「本の話」 鼎談書評 

 松山巌さんの書評集が西田書店からでて、それを見ていましたら、西田書店から、
さらに松山さんが参加した「本の話 鼎談書評」が刊行されたことを知りました。
 文藝春秋社「本の話」であれば、定期で講読していたと、バックナンバーを何冊
か取り出してきたのですが、連載されていた「鼎談書評」については、ほとんど
記憶は残っておりませんでした。
 「本の話」は、けっこう興味深いものがたくさんあって、そっちに眼を奪われて
いたのでありましょう。
 それで改めて「鼎談書評」のいくつかを見ることになりです。
 鼎談するのは井上ひさしさん、井田真木子さん、松山巌さんの三人で、その回ご
とにうちの一人が三冊の本を用意して、それについて話をしていくことになります。
 手もとにあって松山さんが用意した三冊です。
 六回目(1995年12月号)となりますが、ここでは「道を極める人たち」ということ
で、次の三冊があがっています。

ロッパの悲食記 (ちくま文庫)

ロッパの悲食記 (ちくま文庫)

脱獄者たち―管理社会への挑戦

脱獄者たち―管理社会への挑戦

 いずれも、この年の新刊でありました。
 この三冊の鼎談で、うまくかみ合っていて面白いと思ったのは、矢野誠一さんの
芸人について書いた本を語り合ったもの。
 松山さんは、芸人の話が好きでよく読むが、この本は酒と博奕と芸といったものに
賭けた人たちの面白さが描かれていますと切り出しますと、これを井上さんが「時間
をかけて書かれていますね。」と受けます。
 井上さんは、若い頃に「てんぷくトリオ」のコントを五百本近くも書いていますし、
浅草の「フランス座」で働いていたのですから、この芸人の世界は熟知しています。
 となると、井田さんは、どのような視点でからんでくるかでありますね。そう思っ
ていましたら、次のように発言です。
「私が生まれた家のすぐ近くに、芸人さんたちだけのアパートがありまして、うちだ
け商売じゃなかったものですから、他のうちのお父さんは皆夜働きに行くのに、なぜ
うちだけ昼間働きに行くんだろうって思っていたんですが、それで芸人さんの日常生
活を間近でみて育ったんですが、芸人さんってほとんど笑いませんね。」
 芸人さんたちだけのアパートといえば、なんとなく下町にあるちょっと古い木造の
建物を思い浮かべてしまいます。

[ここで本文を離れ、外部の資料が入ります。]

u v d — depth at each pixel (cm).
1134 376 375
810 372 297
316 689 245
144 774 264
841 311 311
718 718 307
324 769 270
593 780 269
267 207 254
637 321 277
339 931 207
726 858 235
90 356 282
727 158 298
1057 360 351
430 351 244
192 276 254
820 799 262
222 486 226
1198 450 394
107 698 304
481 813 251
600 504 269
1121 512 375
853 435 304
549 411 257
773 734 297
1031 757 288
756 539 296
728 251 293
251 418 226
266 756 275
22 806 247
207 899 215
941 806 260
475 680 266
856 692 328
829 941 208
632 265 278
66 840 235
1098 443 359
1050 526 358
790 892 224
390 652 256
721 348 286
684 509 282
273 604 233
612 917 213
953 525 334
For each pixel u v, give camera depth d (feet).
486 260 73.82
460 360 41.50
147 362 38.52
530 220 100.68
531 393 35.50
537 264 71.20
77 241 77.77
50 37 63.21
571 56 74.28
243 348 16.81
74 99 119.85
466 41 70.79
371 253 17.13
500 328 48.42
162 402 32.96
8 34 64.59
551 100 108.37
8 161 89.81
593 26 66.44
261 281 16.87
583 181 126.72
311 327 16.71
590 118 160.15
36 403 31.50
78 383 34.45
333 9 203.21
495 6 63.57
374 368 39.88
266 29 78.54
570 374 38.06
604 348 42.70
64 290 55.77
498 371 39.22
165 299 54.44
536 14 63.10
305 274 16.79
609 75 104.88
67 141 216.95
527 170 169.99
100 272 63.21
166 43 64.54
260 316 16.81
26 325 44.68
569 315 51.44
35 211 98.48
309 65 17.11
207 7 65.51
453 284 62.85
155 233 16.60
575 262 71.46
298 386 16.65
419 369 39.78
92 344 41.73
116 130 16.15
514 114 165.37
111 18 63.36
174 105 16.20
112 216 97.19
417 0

芸人さんたちは売れっ子になったら、もっといいと
ころに引っ越ししたいと思っているのかな。
 井田さんが、すぐ近くにといっているのですから、彼女もそのような風景のなかで
暮らしていたということですね。
 この井田さんの発言に、井上さんがすぐに反応して返します。
喜劇俳優が舞台から下りたとき真面目でないと、舞台と普段の自分の差が分からな
いから」、普段の芸人さんは、あまり笑わないのが大切と言うのでした。
 この鼎談の最年長と年少のお二人が亡くなって、松山さんが残っているのですが、
松山さんが健在のおかげで、鼎談してから20年も経過して、本となることになりです。